» **Extrait du texte**
########################################
03 mai 2013

L'avant-projet pour les nuls

Dans tout projet informatique d’envergure, il y a une phase préalable, l’avant-projet, assez peu connue, souvent décriée. Elle est pourtant indispensable et mérite bien un joli billet avec un exemple amusant pour qu’on évite de se faire chier et pour vous permettre de comprendre plus facilement, même s’il y a du boulot.

Un peu de sérieux ! Imaginez que le Comptoir de Jégoun ne soit pas une excellente page Google+ mais une entreprise "vins et spiritueux" qui travaille avec l0% des bistros de France. J'en serais le patron, bordel.

Elooooody est la secrétaire générale. En d'autres termes, elle dirige les services centraux au siège, au Kremlin-Bicêtre : la compta, la facturation, l'informatique, le juridique,...
########################################
» **Consigne**
Retouchez, s'il vous plaît, le billet sur l'avant-projet en le recopiant à partir de « Dans tout projet » et en continuant jusqu'à « le patron, bordel. » inclus, avec « cafés » à la place de « bistros ».

» **Données brutes**
########################################
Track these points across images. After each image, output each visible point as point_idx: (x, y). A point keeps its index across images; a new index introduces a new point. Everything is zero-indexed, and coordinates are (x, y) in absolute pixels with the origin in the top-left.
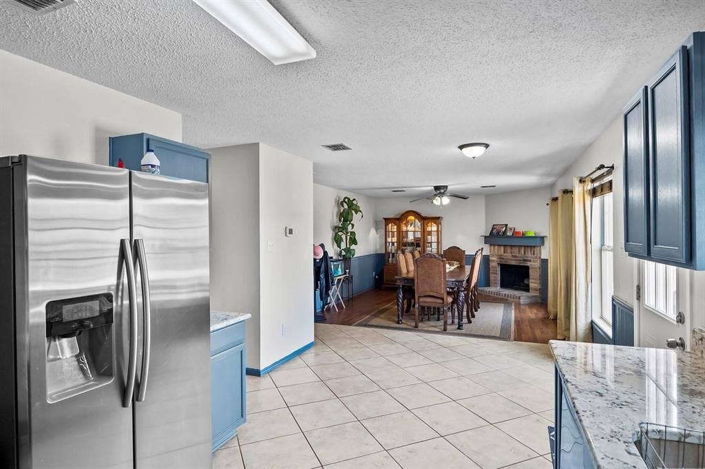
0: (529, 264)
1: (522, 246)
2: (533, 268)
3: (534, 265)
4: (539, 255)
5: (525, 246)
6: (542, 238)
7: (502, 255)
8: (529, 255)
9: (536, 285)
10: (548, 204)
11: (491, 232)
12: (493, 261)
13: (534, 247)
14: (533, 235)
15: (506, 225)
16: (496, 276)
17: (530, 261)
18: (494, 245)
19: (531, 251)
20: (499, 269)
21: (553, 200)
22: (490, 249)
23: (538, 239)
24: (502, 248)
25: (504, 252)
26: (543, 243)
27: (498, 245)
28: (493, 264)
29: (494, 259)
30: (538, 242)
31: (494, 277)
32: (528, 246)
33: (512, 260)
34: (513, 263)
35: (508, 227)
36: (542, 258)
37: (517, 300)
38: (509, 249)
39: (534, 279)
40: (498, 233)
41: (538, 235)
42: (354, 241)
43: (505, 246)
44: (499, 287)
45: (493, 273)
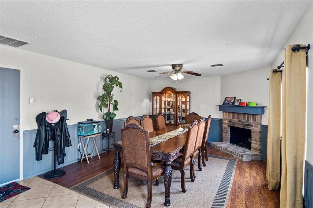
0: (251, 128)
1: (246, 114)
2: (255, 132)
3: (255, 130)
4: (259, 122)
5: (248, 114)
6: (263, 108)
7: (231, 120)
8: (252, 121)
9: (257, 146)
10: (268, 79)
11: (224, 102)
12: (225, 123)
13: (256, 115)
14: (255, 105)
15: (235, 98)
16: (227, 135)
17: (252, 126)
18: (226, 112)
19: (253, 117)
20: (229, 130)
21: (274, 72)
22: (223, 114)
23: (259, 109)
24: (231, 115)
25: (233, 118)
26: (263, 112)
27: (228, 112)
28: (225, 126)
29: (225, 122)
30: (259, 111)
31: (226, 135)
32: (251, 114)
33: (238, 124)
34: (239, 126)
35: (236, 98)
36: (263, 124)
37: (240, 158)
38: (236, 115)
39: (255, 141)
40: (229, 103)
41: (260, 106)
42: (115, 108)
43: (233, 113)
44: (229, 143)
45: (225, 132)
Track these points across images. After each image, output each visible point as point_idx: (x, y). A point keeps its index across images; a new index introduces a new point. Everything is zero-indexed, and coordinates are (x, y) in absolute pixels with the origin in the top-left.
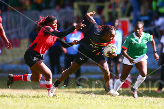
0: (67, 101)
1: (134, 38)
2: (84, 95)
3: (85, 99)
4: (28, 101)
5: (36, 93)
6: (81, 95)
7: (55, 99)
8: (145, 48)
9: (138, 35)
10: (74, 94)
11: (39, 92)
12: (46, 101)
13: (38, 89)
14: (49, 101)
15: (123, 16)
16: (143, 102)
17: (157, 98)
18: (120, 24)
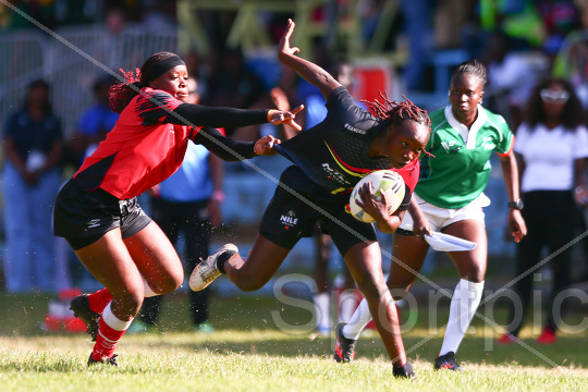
########################################
» **Exercice corrigé**
Dans tout projet informatique d’envergure, il y a une phase préalable, l’avant-projet, assez peu connue, souvent décriée. Elle est pourtant indispensable et mérite bien un joli billet avec un exemple amusant pour qu’on évite de se faire chier et pour vous permettre de comprendre plus facilement, même s’il y a du boulot.

Un peu de sérieux ! Imaginez que le Comptoir de Jégoun ne soit pas une excellente page Google+ mais une entreprise "vins et spiritueux" qui travaille avec l0% des cafés de France. J'en serais le patron, bordel.